Everyone has been there: gone away to college without the beloved pet that you loved and grew up with and you quickly realize there is a void missing. The comforts of home are far and few between.

Being a college student can be stressful and cause a host of issues such as stress, depression, separation anxiety and other mood disorders (a.k.a just a typical semester for any college student with a full load of classes). We are bogged down with endless reading, studying, work, trying to keep up with a social life and all the while be perfectly balanced- which is a nearly impossible feat to achieve.

More and more college campuses across the nation are recognizing “comfort companions” in the form of dogs, cats, rabbits, birds and exotic pets as something of a commodity for students these days.
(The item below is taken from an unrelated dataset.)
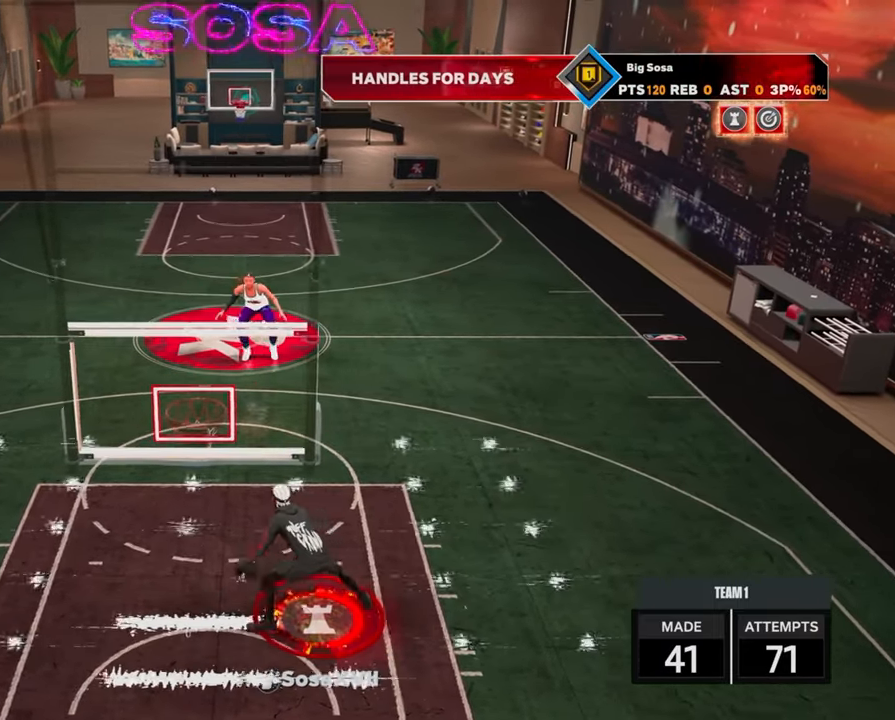
{"buttons": ["R2"], "left_stick": "right", "right_stick": "center", "events": [[217, "R2", "down"], [233, "left_stick", "up-right"], [500, "left_stick", "right"]]}
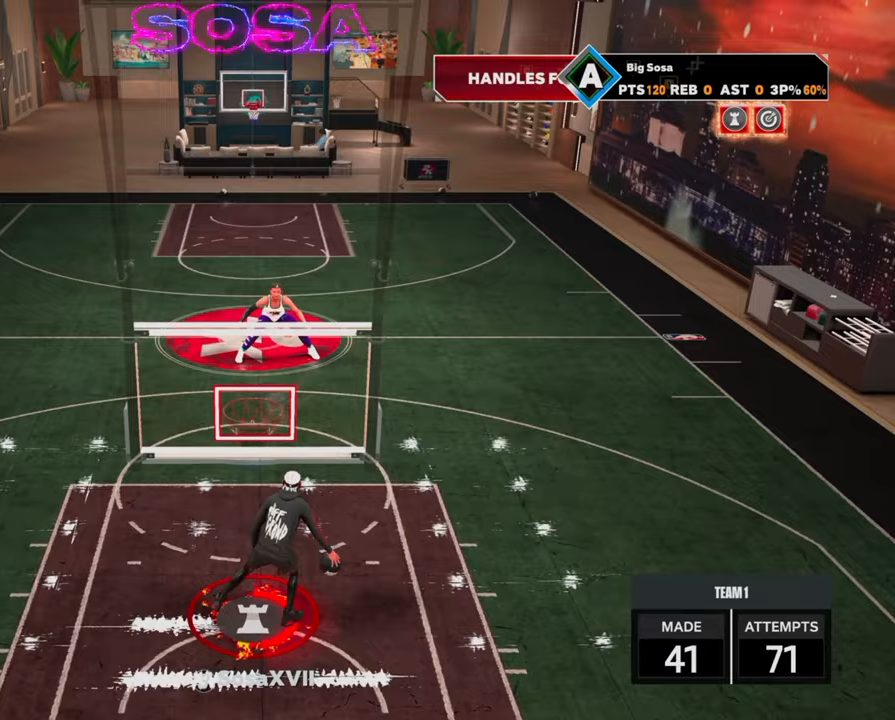
{"buttons": ["R2"], "left_stick": "up-left", "right_stick": "center", "events": [[83, "R2", "up"], [100, "left_stick", "center"], [267, "right_stick", "up-left"], [317, "right_stick", "center"], [467, "R2", "down"], [500, "left_stick", "up-left"]]}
And many people believe that living with a pet can drastically increase levels of happiness and reduce instances of stress throughout a person’s day, which in turn may lead to better grades and happier individuals.

In an article recently published in The New York Times, it states that campuses across the nation are adopting a policy of allowing students to have pets on campus- which many otherwise would not normally allow. These are landmark decisions to letting students finally have the furry and friendly companion that they have needed all along.

Even the National Institute of Mental Health is recognizing pet therapy as “a type of psychotherapy for treating depression and other mood disorders” according to Everyday Health. They even recognize that “Being around pets appears to feed the soul, promoting a sense of emotional connectedness and overall well-being.”

Pets provide something music, money nor even a boyfriend can provide and that is endless affection and adoration. Something everyone can use a little of in their lives.

It’s a no brainer that cuddling with something (with fur) that loves you unconditionally is the right path for college campuses across the country to adopt a “bring your furry companion to class” policy.